Thinking of Family Planning? Try These Contraception Methods
It’s no secret that family planning is an essential topic for couples of all ages. But when it comes to choosing a contraceptive method, there are so many options to choose from that it can be hard to know which one is right for you. This post will outline the most popular contraception methods that a Women’s Care center can offer. This can help you make an informed decision about which way is best for you and your partner.
Also known as “the shot,” hormonal injections are given by a doctor or nurse to prevent pregnancy for several months. This method differs from others because it doesn’t require any daily routine, unlike oral contraception pills. The injection contains progestin which halts ovulation and thickens the cervix, thus preventing sperm from entering the uterus. Some common side effects of the shot include headaches, decreased libido, depression, and nausea.
This birth control method involves placing flexible rods under the skin of your upper arm to release progestin into your bloodstream for up to 3 years. Again, like a shot, it stops ovulation by restricting hormones necessary for fertilization. At the end of 3 years, you will have the rod replaced with a new one.
Oral Contraceptive Pills (OCPs)
Oral contraceptives are available as either combination or progesterone-only pills. These prevent pregnancy by stopping ovulation, thickening the cervix, and thinning the uterine lining. What makes these different from other contraception methods is that you must take a daily pill to ensure its effectiveness.
The cervical cap is a small silicone cup designed to fit the cervix to prevent sperm from entering. You need to visit your doctor for a fitting, after which you will be given information on where, when, and how to wear them. The cap should not be worn during the period because it can fall off or become dislodged quickly. It needs to be left in for 6 hours after intercourse to ensure no sperm in the vagina.

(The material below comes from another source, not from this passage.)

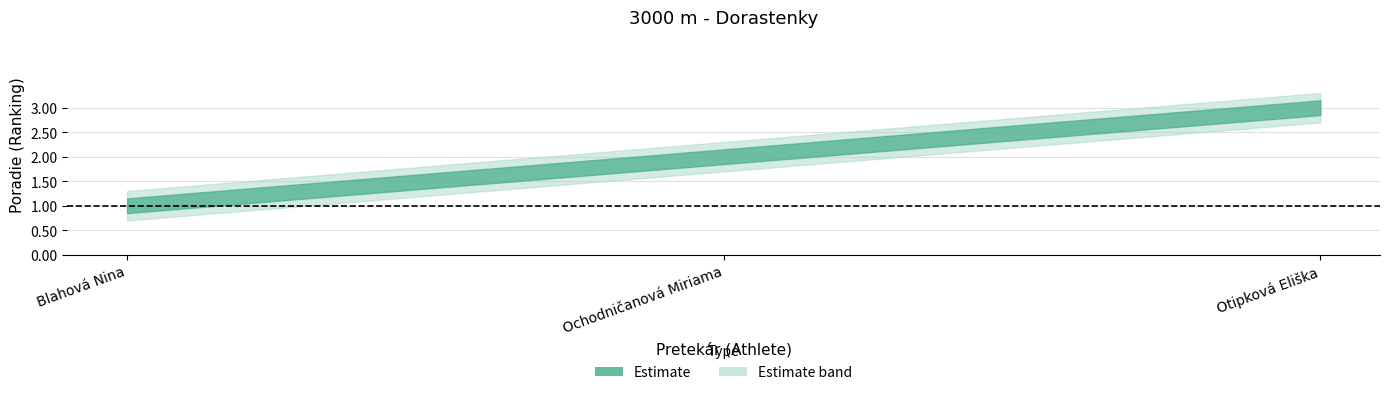

Which has a higher value, Blahová Nina or Otipková Eliška?

Otipková Eliška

The diaphragm is a shallow cup made of thin rubber and plastic to cover the cervix. Like the cervical cap, you need a prescription from your doctor to purchase it, and they come in different sizes and shapes.
Oral Contraceptives Pills
Oral contraceptive pills, commonly known as the “Pill,” are taken daily to prevent pregnancy. They work by stopping ovulation, preventing fertilization, and thickening the cervical mucus, making it hard for sperm to enter the uterus. The only downside of these pills is that you need to remember taking them every day because missing even one dose makes them less effective.

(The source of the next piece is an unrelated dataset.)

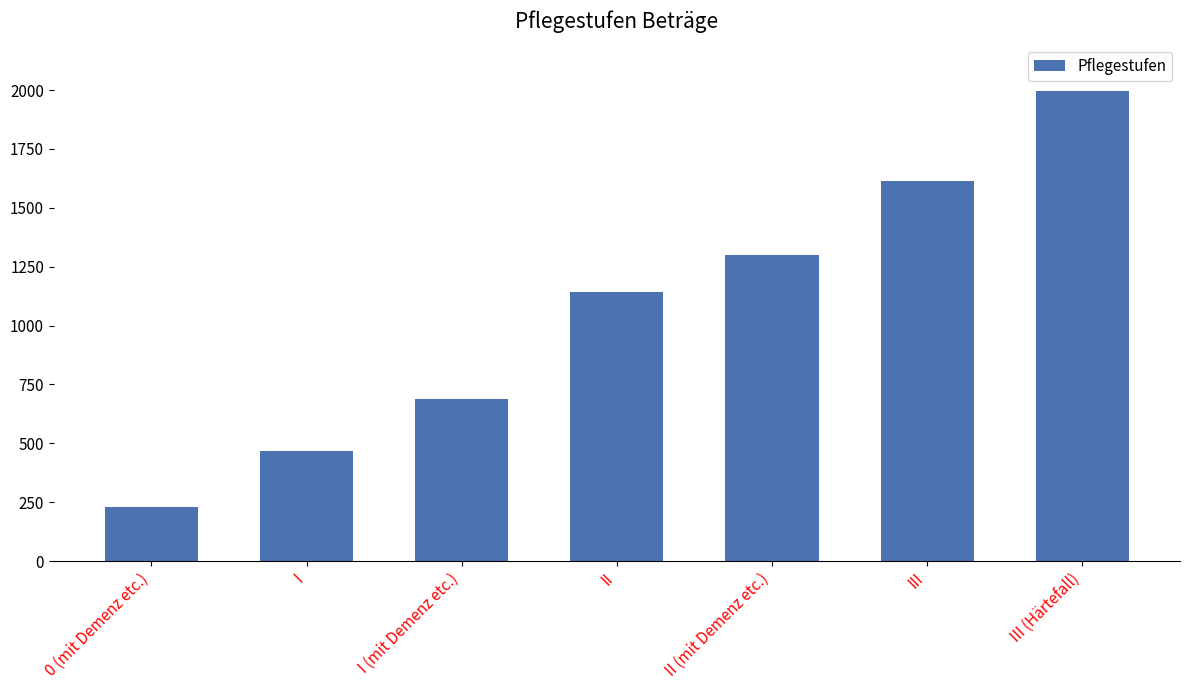

Does the chart contain any negative values?

No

The IUD, or Intrauterine Device, is a small device inserted into the uterus by a doctor to prevent pregnancy for 3-12 years. There are two types of IUDs – copper and hormonal – but both have progesterone which prevents ovulation and fertilization.
Intrauterine Devices (IUDs)
The contraceptive implant is a 4cm rod inserted into your doctor’s upper arm. It releases progesterone into the body, which prevents ovulation, thickens the cervical mucus to prevent sperm from entering the uterus, and thins out the uterine lining to not provide a suitable environment for an embryo.
There are various contraception methods to choose from, each with its benefits. Hormonal injections, implants, oral pills, and IUDs stop ovulation to prevent pregnancy. If you’re looking for a method that doesn’t require any daily routine, hormonal injections or implants may be right for you. However, if you want something that can be reversed quickly, OCPs may be better. What’s important is looking for a contraception specialist.